Dataset items:
==============================
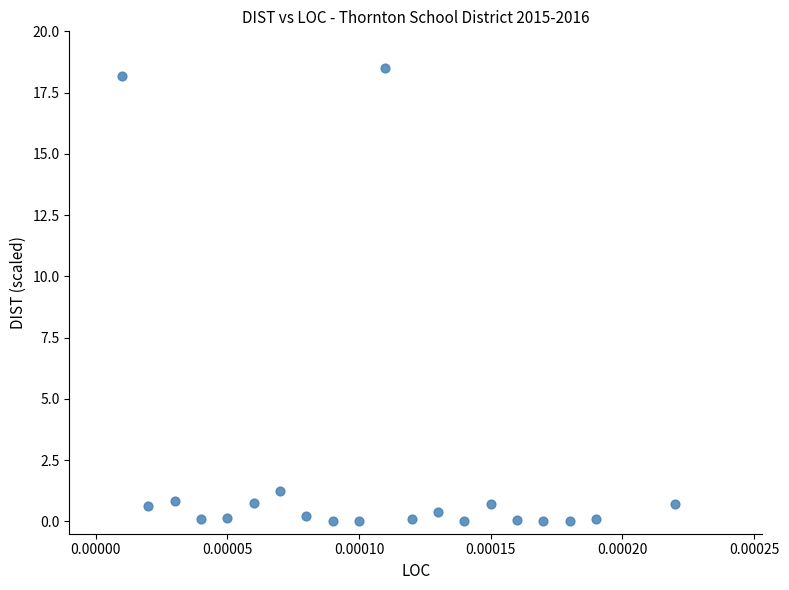

What Y value in the scatter plot is closest to 9?

1.2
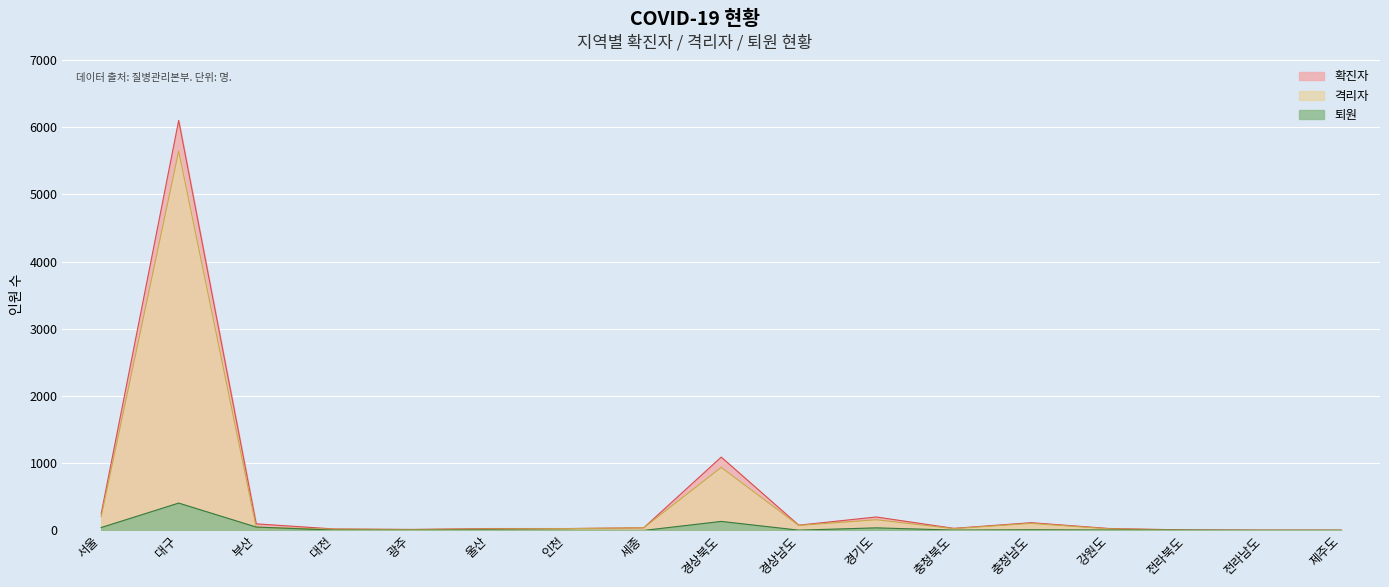

The value of 퇴원 at 경상북도 is 134. True or false?

True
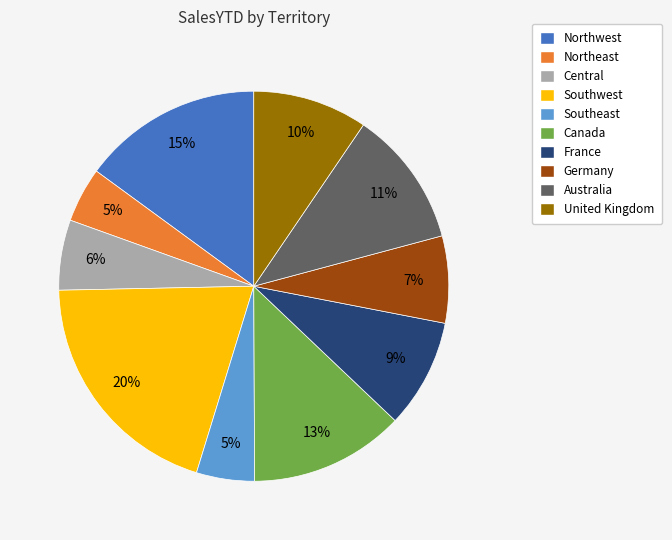

Is the sum of Central and Northeast greater than half?

No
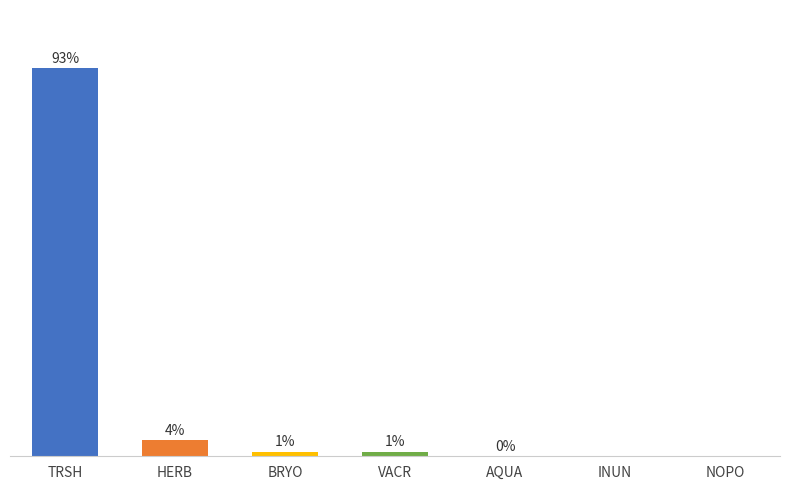

Reading left to right, what are all the values shown in this chart?

TRSH=92.9	HERB=3.8	BRYO=1.1	VACR=1.1	AQUA=0.2	INUN=0.0	NOPO=0.0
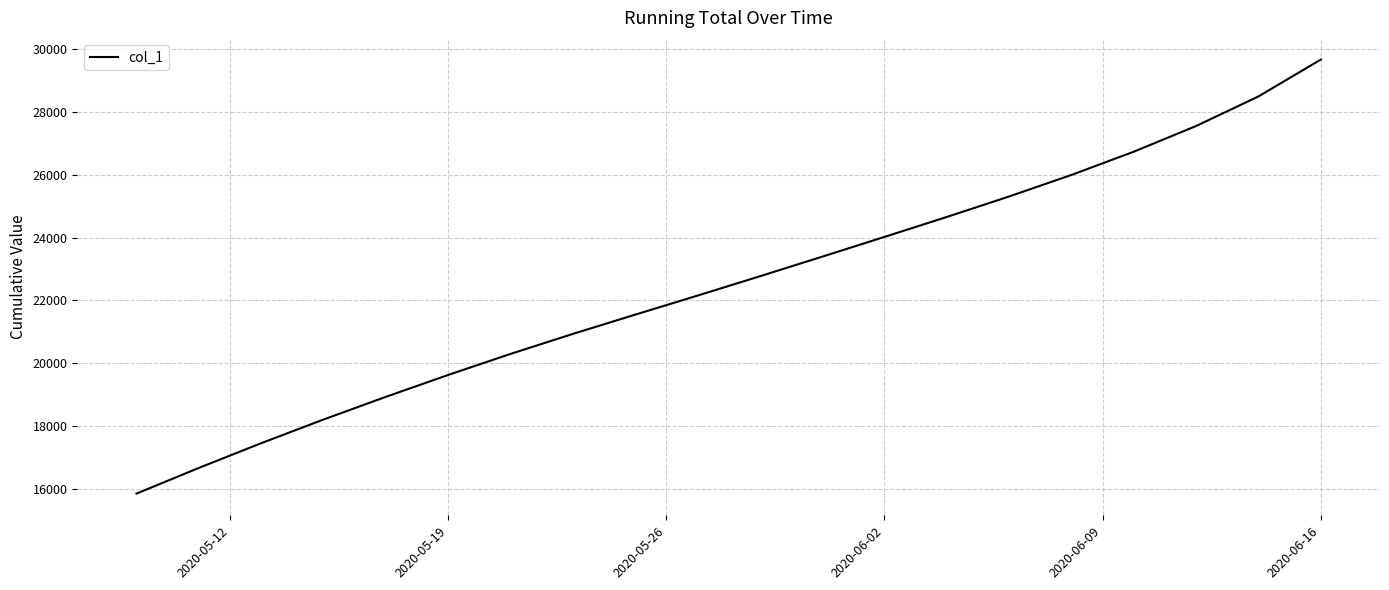

True or false: the data has more than 0 interior local peaks.

False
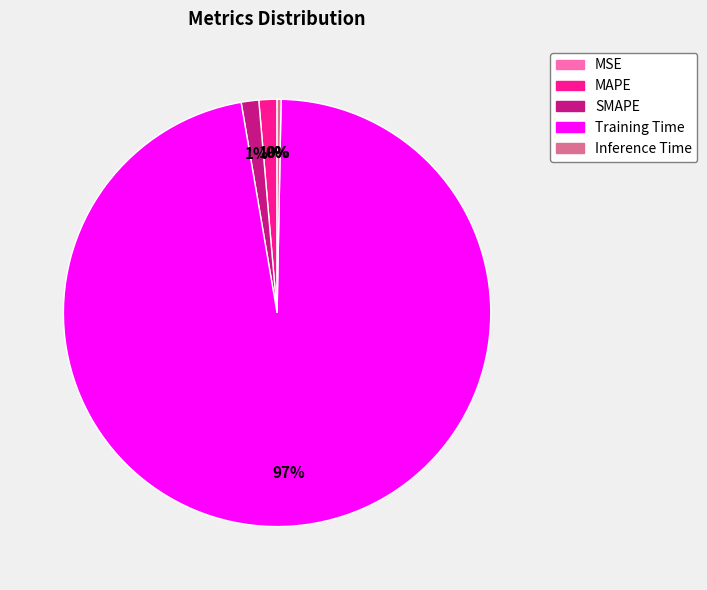

Which slice is the largest?

Training Time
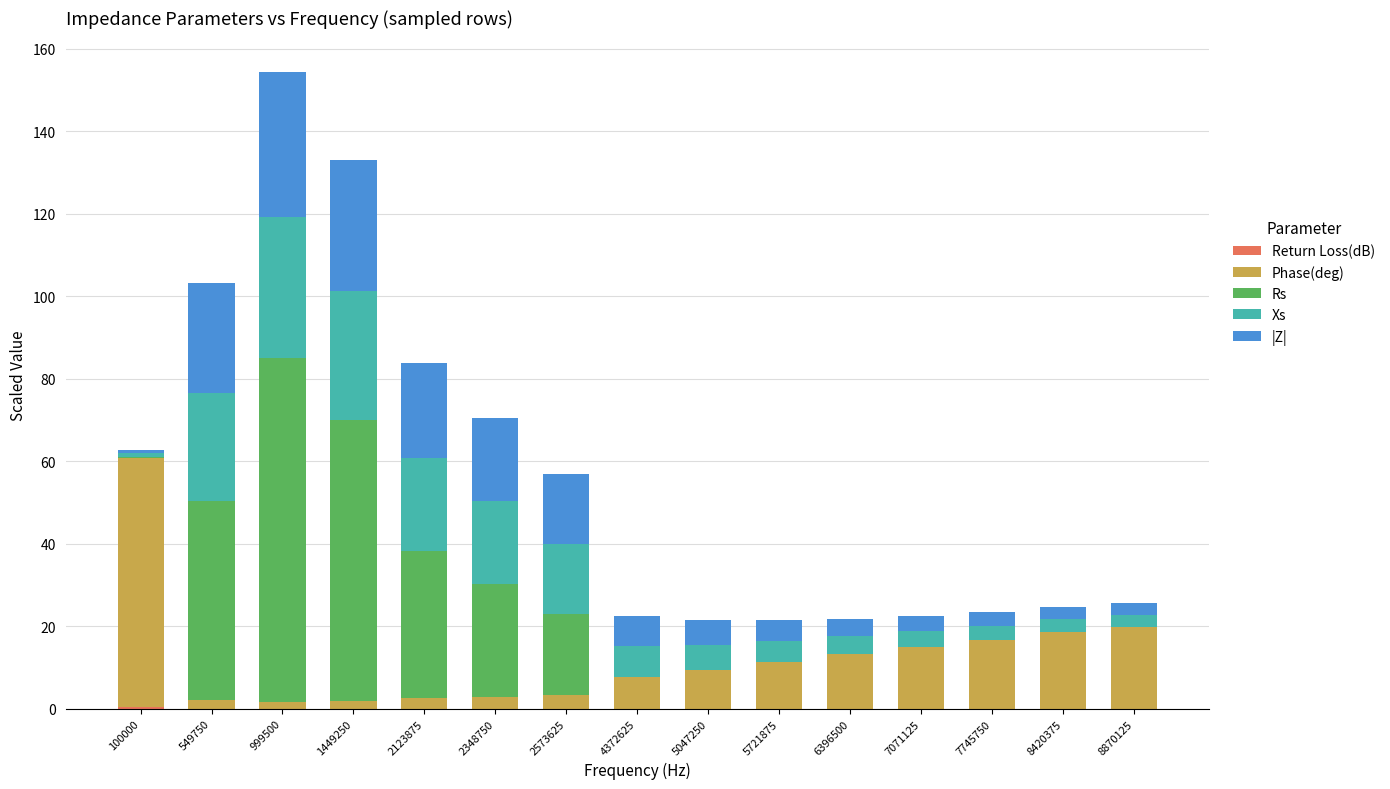

At which category is the sum across all series the highest?

999500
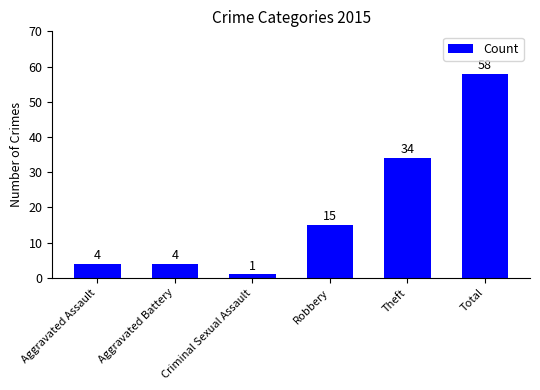

Reading right to left, list all the values displayed in this chart.

Total=58	Theft=34	Robbery=15	Criminal Sexual Assault=1	Aggravated Battery=4	Aggravated Assault=4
==============================
→ Task objective
Reproduce all of the items above verbatim, leaving out the pictures.

→ Answer box
What Y value in the scatter plot is closest to 9?

1.2

The value of 퇴원 at 경상북도 is 134. True or false?

True

Is the sum of Central and Northeast greater than half?

No

Reading left to right, what are all the values shown in this chart?

TRSH=92.9	HERB=3.8	BRYO=1.1	VACR=1.1	AQUA=0.2	INUN=0.0	NOPO=0.0

True or false: the data has more than 0 interior local peaks.

False

Which slice is the largest?

Training Time

At which category is the sum across all series the highest?

999500

Reading right to left, list all the values displayed in this chart.

Total=58	Theft=34	Robbery=15	Criminal Sexual Assault=1	Aggravated Battery=4	Aggravated Assault=4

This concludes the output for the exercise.